Mais quels qu’aient pu être les sujets
abordés durant ces trente minutes
d’entretien, Guelleh utilisera certainement
cette rencontre pour faire savoir
qu’il bénéficie du soutien personnel de
Sarkozy dans son projet de troisième
mandat.

A noter également que le Sénat français
n’est pas en reste pour soutenir le régime
dictatorial djiboutien.
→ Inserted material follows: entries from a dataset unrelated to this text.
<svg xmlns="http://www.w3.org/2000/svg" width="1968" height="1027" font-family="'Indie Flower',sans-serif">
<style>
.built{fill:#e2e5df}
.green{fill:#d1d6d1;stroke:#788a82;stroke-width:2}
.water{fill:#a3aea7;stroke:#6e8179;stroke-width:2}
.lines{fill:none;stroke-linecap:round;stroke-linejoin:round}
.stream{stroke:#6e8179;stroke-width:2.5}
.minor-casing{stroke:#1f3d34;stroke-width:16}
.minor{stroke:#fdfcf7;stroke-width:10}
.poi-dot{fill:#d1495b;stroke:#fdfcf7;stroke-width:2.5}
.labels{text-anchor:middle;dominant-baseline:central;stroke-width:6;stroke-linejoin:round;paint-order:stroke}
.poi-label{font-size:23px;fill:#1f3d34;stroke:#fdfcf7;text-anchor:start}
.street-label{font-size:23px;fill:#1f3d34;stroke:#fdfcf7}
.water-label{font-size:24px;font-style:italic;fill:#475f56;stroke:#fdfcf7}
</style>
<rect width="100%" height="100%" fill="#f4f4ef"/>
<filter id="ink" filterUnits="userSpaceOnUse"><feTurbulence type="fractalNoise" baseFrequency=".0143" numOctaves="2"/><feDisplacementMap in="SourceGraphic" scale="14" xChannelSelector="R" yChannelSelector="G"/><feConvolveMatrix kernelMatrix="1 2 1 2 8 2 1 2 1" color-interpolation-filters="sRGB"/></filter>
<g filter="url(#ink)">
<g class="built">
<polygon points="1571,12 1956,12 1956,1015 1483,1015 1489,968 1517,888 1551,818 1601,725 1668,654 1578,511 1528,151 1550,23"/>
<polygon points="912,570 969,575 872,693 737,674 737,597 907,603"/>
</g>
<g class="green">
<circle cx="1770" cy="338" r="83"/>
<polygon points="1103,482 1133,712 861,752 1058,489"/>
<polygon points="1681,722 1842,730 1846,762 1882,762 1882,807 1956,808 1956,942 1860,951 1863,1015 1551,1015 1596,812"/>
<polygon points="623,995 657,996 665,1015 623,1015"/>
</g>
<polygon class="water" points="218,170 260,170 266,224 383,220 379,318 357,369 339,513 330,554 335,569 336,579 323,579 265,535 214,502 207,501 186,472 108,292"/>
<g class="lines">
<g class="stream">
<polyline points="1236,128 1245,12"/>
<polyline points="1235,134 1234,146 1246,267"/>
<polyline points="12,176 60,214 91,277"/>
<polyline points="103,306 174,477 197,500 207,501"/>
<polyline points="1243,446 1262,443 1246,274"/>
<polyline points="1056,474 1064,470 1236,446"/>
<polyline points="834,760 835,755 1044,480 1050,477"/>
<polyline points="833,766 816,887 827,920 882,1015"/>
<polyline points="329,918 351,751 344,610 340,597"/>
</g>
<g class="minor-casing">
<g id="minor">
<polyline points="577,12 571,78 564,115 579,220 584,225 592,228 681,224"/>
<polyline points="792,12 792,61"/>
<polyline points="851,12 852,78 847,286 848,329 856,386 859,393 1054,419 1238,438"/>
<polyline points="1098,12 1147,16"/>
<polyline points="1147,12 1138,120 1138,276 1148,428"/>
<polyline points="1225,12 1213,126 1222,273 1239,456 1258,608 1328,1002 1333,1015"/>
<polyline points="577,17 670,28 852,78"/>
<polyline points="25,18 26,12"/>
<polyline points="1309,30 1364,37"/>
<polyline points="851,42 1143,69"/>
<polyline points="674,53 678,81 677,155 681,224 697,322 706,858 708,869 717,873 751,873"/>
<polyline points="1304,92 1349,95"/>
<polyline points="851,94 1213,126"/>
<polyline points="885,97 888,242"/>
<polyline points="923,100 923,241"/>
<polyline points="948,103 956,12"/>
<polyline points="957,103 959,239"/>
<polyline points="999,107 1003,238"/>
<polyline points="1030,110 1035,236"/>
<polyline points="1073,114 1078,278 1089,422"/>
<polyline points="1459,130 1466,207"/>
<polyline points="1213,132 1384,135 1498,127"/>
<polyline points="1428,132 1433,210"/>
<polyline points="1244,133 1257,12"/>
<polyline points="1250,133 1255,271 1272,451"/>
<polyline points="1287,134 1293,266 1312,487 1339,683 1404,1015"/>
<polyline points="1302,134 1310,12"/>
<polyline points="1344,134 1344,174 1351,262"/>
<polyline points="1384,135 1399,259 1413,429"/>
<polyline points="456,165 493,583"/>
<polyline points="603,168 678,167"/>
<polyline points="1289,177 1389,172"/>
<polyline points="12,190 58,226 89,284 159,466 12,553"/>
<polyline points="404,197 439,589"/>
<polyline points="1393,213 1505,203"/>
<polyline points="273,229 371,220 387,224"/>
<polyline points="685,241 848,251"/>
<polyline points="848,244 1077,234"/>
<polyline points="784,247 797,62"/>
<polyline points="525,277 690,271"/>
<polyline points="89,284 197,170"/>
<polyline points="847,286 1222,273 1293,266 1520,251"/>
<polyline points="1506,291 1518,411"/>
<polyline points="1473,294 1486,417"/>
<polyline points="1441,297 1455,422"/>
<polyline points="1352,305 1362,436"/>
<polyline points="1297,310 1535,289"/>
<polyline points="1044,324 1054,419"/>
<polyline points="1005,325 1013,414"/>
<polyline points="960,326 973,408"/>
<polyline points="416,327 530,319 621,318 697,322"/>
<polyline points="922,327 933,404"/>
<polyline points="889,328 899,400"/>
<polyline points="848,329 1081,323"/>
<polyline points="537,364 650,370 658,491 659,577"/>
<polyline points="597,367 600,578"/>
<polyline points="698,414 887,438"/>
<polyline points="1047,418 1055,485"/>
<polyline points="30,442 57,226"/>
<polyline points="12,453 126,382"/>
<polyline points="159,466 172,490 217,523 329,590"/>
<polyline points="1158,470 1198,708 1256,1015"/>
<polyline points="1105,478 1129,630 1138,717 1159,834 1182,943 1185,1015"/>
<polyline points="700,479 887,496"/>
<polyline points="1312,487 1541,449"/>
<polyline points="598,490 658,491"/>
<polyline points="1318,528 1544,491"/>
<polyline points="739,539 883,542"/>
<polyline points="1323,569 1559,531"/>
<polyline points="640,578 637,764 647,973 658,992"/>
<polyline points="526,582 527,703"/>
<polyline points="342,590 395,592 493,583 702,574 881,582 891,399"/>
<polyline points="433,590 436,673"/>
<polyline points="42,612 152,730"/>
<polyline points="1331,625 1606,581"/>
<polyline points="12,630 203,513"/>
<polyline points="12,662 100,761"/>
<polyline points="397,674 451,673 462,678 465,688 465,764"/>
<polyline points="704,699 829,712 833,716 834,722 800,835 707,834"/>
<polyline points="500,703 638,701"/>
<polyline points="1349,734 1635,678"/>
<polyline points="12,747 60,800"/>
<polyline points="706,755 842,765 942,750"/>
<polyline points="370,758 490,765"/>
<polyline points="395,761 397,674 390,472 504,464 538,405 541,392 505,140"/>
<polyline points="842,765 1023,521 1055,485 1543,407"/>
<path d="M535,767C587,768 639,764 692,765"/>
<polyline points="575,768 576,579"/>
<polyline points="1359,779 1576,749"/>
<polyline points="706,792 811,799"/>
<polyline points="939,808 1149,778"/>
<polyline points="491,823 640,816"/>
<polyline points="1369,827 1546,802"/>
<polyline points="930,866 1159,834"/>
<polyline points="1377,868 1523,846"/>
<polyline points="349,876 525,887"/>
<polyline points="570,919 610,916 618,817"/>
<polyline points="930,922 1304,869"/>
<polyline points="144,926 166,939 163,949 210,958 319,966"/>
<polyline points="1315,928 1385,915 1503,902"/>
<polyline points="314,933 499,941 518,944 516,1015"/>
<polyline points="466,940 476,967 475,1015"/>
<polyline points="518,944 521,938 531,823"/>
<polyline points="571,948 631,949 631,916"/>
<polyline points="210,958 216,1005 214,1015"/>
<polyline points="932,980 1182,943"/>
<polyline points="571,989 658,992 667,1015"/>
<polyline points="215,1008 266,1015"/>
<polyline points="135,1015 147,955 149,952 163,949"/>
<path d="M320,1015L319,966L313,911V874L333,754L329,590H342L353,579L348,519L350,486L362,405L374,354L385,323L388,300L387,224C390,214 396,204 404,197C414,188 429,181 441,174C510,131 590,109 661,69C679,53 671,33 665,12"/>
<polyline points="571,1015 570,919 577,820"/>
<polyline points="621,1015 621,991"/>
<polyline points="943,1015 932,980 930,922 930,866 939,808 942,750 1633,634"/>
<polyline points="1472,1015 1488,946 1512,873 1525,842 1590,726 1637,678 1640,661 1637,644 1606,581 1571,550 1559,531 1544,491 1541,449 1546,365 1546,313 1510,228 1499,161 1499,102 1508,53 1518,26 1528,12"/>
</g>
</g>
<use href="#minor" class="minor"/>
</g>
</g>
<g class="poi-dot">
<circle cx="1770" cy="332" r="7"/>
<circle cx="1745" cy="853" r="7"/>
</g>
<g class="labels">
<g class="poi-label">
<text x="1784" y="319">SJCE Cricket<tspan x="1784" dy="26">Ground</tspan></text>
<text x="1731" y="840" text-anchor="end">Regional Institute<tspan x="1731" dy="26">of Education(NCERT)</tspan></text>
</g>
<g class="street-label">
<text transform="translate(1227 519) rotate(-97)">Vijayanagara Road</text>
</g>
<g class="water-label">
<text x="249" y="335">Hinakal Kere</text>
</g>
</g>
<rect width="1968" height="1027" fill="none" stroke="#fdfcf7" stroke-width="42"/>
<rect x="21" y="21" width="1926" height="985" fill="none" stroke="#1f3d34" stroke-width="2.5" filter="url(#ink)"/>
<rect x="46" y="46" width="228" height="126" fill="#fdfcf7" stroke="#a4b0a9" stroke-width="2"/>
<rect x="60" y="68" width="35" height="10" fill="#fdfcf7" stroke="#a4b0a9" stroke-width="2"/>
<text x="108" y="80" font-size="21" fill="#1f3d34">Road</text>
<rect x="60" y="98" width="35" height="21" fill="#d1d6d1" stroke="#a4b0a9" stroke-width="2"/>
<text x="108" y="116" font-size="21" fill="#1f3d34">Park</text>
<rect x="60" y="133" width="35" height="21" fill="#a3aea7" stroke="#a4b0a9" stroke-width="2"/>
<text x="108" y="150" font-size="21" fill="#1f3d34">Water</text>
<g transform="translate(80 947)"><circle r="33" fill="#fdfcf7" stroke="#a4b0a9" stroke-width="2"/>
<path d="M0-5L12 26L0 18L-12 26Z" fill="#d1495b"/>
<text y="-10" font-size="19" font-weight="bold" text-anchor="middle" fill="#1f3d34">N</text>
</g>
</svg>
Après avoir
organisé un colloque, le 20 octobre
2008, avec la participation de grandes
entreprises pour promouvoir les investissements
français à Djibouti, malgré
les graves atteintes locales aux droits
des travailleurs, c’est Claudine Lepage,
représentant les Français de l’étranger
qui a, à la mi-janvier, rencontré le premier
ministre Dileita pour l’assurer de
l’amitié et de la coopération française
dans le cadre d’une «coopération »
qualifiée «d’exemplaire».

Jean-Loup Schaal

(1) L’Assemblée nationale djiboutienne ne
compte aucun député de l’opposition. De plus
la séparation des pouvoirs exécutifs et législatifs
n’est pas appliquée : plusieurs ministres
dont le Premier ministre sont aussi députés.